* **TEXTE**

---+---

Les 5 conditions pour une retraite anticipée "nouvelle formule"

♦ 1. Avoir 60 ans.

♦ 2. Avoir une pathologie.

♦ 3. Obtenir la reconnaissance de l'origine professionnelle de cette pathologie via l'un des 87 tableaux de MP listés par l'arrêté dans le cadre du dispositif (ou via l'un des 39 tableaux listés pour les professions agricoles).

Dans ce cas, il est établit que la pathologie est consécutive à l'exposition à l'un des 4 facteurs.

OU

Avoir obtenu la reconnaissance de l'origine professionnelle de cette pathologie "hors tableau". C'est possible au titre de l'alinéa 4 de l'article L.461-1 du code de la sécurité sociale, lorsqu'il s'agit d'une "maladie caractérisée" pour laquelle il est établi (par un CRRMP, comité régional de reconnaissance des maladies professionnelles) qu'elle est "essentiellement et directement causée par le travail habituel de la victime" et qu'elle a entraîné une incapacité permanente.

---+---

* **DONNÉES FOURNIES**

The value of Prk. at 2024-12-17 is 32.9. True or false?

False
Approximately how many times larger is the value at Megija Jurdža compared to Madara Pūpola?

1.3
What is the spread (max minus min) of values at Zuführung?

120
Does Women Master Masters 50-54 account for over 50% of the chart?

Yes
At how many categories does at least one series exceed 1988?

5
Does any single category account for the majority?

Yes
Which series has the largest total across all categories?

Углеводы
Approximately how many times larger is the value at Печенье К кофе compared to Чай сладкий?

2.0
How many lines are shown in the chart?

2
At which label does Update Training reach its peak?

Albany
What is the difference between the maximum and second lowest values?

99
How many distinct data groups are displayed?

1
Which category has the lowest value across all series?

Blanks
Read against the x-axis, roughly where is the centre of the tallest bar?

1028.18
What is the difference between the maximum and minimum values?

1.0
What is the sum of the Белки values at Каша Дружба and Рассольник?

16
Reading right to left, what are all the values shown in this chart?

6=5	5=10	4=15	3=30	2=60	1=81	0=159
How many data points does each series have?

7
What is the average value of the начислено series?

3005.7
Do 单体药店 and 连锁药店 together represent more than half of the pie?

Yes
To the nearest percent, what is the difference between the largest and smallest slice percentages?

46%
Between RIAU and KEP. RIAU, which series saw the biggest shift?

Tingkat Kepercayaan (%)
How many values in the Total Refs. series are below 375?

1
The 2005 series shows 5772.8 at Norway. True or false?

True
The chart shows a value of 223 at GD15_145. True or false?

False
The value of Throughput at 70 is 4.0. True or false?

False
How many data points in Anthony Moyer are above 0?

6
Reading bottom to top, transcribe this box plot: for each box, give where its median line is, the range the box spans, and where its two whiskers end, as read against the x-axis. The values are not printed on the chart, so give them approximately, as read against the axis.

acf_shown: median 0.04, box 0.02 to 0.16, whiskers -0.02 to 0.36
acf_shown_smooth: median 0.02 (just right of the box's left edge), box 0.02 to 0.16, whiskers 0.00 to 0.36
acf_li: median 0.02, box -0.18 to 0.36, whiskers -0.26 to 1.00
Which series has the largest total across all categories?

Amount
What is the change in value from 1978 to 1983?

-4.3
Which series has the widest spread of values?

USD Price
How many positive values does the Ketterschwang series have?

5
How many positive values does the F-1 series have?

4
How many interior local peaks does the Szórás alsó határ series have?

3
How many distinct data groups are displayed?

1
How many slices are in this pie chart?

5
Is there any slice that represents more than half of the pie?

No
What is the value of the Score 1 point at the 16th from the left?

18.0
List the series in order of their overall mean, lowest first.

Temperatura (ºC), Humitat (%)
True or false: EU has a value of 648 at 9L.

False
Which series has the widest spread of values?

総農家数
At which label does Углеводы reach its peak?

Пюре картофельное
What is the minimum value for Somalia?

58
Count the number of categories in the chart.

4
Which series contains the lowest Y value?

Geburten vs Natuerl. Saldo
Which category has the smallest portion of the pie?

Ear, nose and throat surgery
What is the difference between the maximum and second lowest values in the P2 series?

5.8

---+---

* **À FAIRE**
**A.** D'après le texte sur la retraite anticipée, combien de tableaux l'arrêté liste-t-il pour les professions agricoles ?
**B.** Reprenez le texte sur la retraite anticipée à la suite de sa dernière phrase et poursuivez-le.

* **RÉPONSES FOURNIES**
**A.** L'arrêté liste 39 tableaux pour les professions agricoles.

**B.**
Dans ce cas, la CPAM (ou la MSA) devra "attest[er]" que la maladie peut être imputée à l'exposition à l'un des 4 facteurs.

♦ 4. Justifier d'un taux d'incapacité permanente d'au moins 10 %.

♦ 5. Présenter la demande de retraite anticipée à son assurance maladie.

Les deux demandes – reconnaissance de maladie professionnelle et retraite anticipée – constituent bien deux moments distincts. La demande de retraite anticipée ne peut se faire qu'une fois que la maladie professionnelle est reconnue.

La retraite pénibilité existe depuis 2011. Qu'est-ce qui change ? Qu'est-ce qui reste ?

La retraite anticipée pour pénibilité a été instaurée sous Nicolas Sarkozy, lors de la réforme des retraites de 2010, et est en vigueur depuis le 1er juillet 2011. Le gouvernement de François Hollande n'y avait pas touché, créant juste en plus le C3P.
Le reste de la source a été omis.